As Public Citizen’s Lori Wallach explained yesterday, the three trade agreements passed Congress in a whirlwind of activity last night, because a present for the President of South Korea’s visit to Washington today is more important than a considered debate about the role of neoliberal trade agreements and what they have traditionally done to US exports. In addition, the House did pass Trade Adjustment Assistance, with every Democrat supporting and about half of Republicans. This had already passed the Senate, so the entire package goes to the President for his signature, and he is pleased about this:
The landmark trade agreements and assistance for American workers that passed tonight are a major win for American workers and businesses. I’ve fought to make sure that these trade agreements with South Korea, Colombia and Panama deliver the best possible deal for our country, and I’ve insisted that we do more to help American workers who have been affected by global competition. Tonight’s vote, with bipartisan support, will significantly boost exports that bear the proud label “Made in America,” support tens of thousands of good-paying American jobs and protect labor rights, the environment and intellectual property. American automakers, farmers, ranchers and manufacturers, including many small businesses, will be able to compete and win in new markets. I look forward to signing these agreements, which will help achieve my goal of doubling American exports and keeping America competitive in the 21st century.

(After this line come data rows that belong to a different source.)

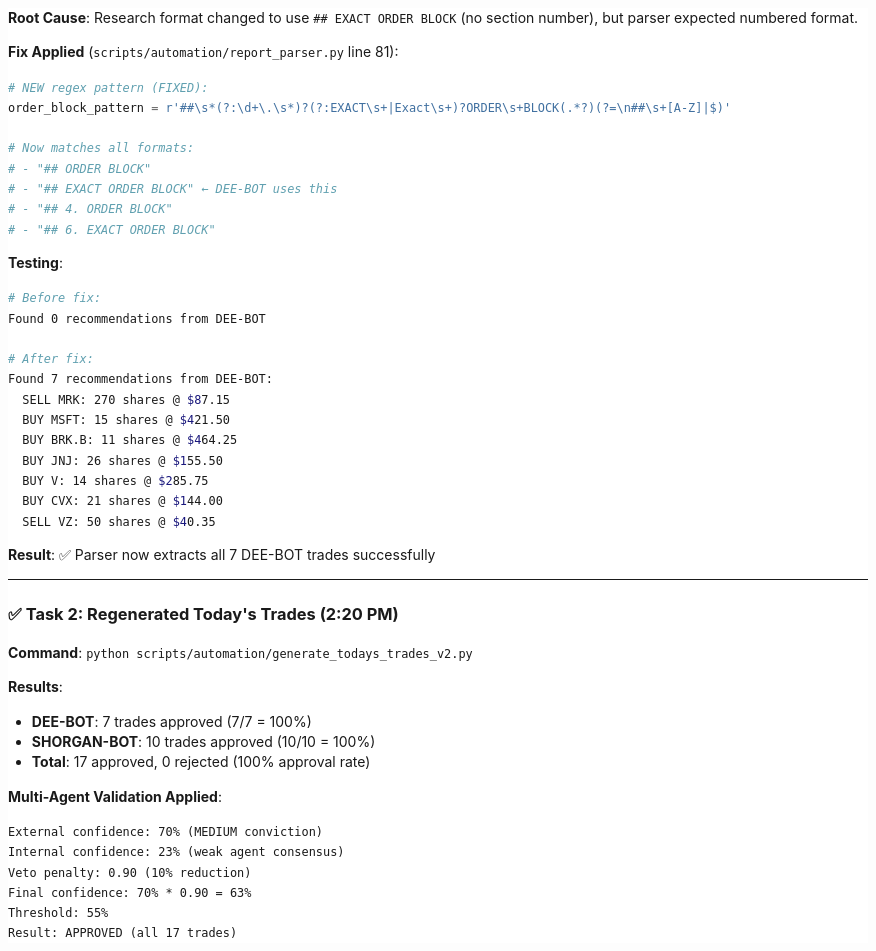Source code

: **Root Cause**: Research format changed to use `## EXACT ORDER BLOCK` (no section number), but parser expected numbered format.

**Fix Applied** (`scripts/automation/report_parser.py` line 81):
```python
# NEW regex pattern (FIXED):
order_block_pattern = r'##\s*(?:\d+\.\s*)?(?:EXACT\s+|Exact\s+)?ORDER\s+BLOCK(.*?)(?=\n##\s+[A-Z]|$)'

# Now matches all formats:
# - "## ORDER BLOCK"
# - "## EXACT ORDER BLOCK" ← DEE-BOT uses this
# - "## 4. ORDER BLOCK"
# - "## 6. EXACT ORDER BLOCK"
```

**Testing**:
```bash
# Before fix:
Found 0 recommendations from DEE-BOT

# After fix:
Found 7 recommendations from DEE-BOT:
  SELL MRK: 270 shares @ $87.15
  BUY MSFT: 15 shares @ $421.50
  BUY BRK.B: 11 shares @ $464.25
  BUY JNJ: 26 shares @ $155.50
  BUY V: 14 shares @ $285.75
  BUY CVX: 21 shares @ $144.00
  SELL VZ: 50 shares @ $40.35
```

**Result**: ✅ Parser now extracts all 7 DEE-BOT trades successfully

---

### **✅ Task 2: Regenerated Today's Trades (2:20 PM)**

**Command**: `python scripts/automation/generate_todays_trades_v2.py`

**Results**:
- **DEE-BOT**: 7 trades approved (7/7 = 100%)
- **SHORGAN-BOT**: 10 trades approved (10/10 = 100%)
- **Total**: 17 approved, 0 rejected (100% approval rate)

**Multi-Agent Validation Applied**:
```
External confidence: 70% (MEDIUM conviction)
Internal confidence: 23% (weak agent consensus)
Veto penalty: 0.90 (10% reduction)
Final confidence: 70% * 0.90 = 63%
Threshold: 55%
Result: APPROVED (all 17 trades)
```
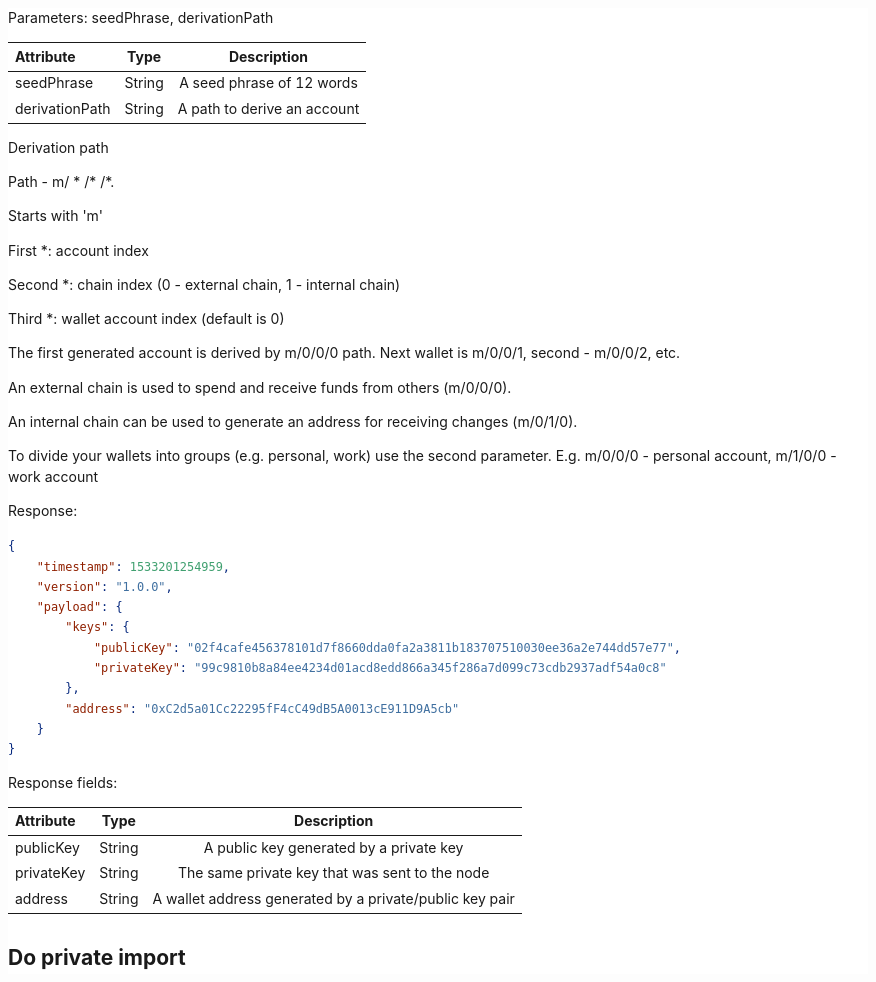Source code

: Parameters: seedPhrase, derivationPath

| Attribute | Type | Description |
|:------|:----:|:----:|
| seedPhrase | String |  A seed phrase of 12 words |
| derivationPath | String | A  path to derive an account |

Derivation path

Path - m/ * /* /*.

Starts with 'm'

First *: account index

Second *: chain index (0 - external chain, 1 - internal chain)

Third *: wallet account index (default is 0)

The first generated account is derived by m/0/0/0 path. Next wallet is m/0/0/1, second - m/0/0/2, etc.

An external chain is used to spend and receive funds from others (m/0/0/0).

An internal chain can be used to generate an address for receiving changes (m/0/1/0).

To divide your wallets into groups (e.g. personal, work) use the second parameter. E.g. m/0/0/0 - personal account, m/1/0/0 - work account

Response:

```json
{
    "timestamp": 1533201254959,
    "version": "1.0.0",
    "payload": {
        "keys": {
            "publicKey": "02f4cafe456378101d7f8660dda0fa2a3811b183707510030ee36a2e744dd57e77",
            "privateKey": "99c9810b8a84ee4234d01acd8edd866a345f286a7d099c73cdb2937adf54a0c8"
        },
        "address": "0xC2d5a01Cc22295fF4cC49dB5A0013cE911D9A5cb"
    }
}
```

Response fields:

| Attribute | Type | Description |
|:------|:----:|:----:|
| publicKey | String |  A public key generated by a private key |
| privateKey | String | The same private key that was sent to the node |
| address | String | A wallet address generated by a private/public key pair |

## Do private import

They’re not a win for Colombian trade unionists, as even the weak Action Plan which has failed to protect them from murder was kept on the side and not written into the trade pact, giving it no authority. They are mainly a win for North Korean sweatshop owners and Panamanian tax haven specialists. And, I should add that the President and his entire party just got done saying that Republicans want only to sabotage the economy, and will not let anything pass that creates jobs. Now they are applauding the passage of job-creating trade agreements. Something doesn’t fit. [cont’d.]
As Wallach noted, these trade deals did get more opposition from Democrats than ever before under a Democratic President, particularly the Colombian FTA. Obama could not hold more than a sliver of his party to support the deals. That did not really hold in the Senate, which was near-unanimous on Korea and 77-22 on Panama. However, something that Alan Grayson mentioned this week would have had an impact on the Colombia FTA:
Under our Constitution, a “Bill” requires the approval of a majority of both Houses of Congress and the president’s assent, or an override of the president’s veto. But under Article II, Section 2, Clause 2, a “Treaty” requires “the Advice and Consent of the Senate … provided two thirds of the Senators present concur.”
The Powers That Be know that these “trade agreements” couldn’t get the support of two-thirds of the Senate. In fact, they probably couldn’t get past a filibuster. So they just renamed them. They’re not treaties, they’re just “trade agreements.”
But they sure look like treaties, don’t they? They are agreements between our government and a foreign government. That’s a treaty.
If it looks like a duck, and it walks like a duck … and it quacks … it’s a duck.
Actually, the PTB did get two-thirds of the Senate to agree to the Korea and Panama pacts. However, on Colombia, the vote was 66-33 with one, Tom Coburn (who is receiving treatment for prostate cancer), not voting. That would mean that, if this were a treaty, which it certainly looks to be, the Senate would have come up one vote short, if I have my Parliamentary procedure correct and 67 would be needed for passage.
Now, maybe one vote could have been found among the 33 to switch. We didn’t get to that point. But it’s worth noting that the unusual path of free trade agreements, seemingly in violation of the Constitution, was able to get the Colombia agreement into law without a holdup. Much to the chagrin of trade unionists in Colombia in constant fear for their lives.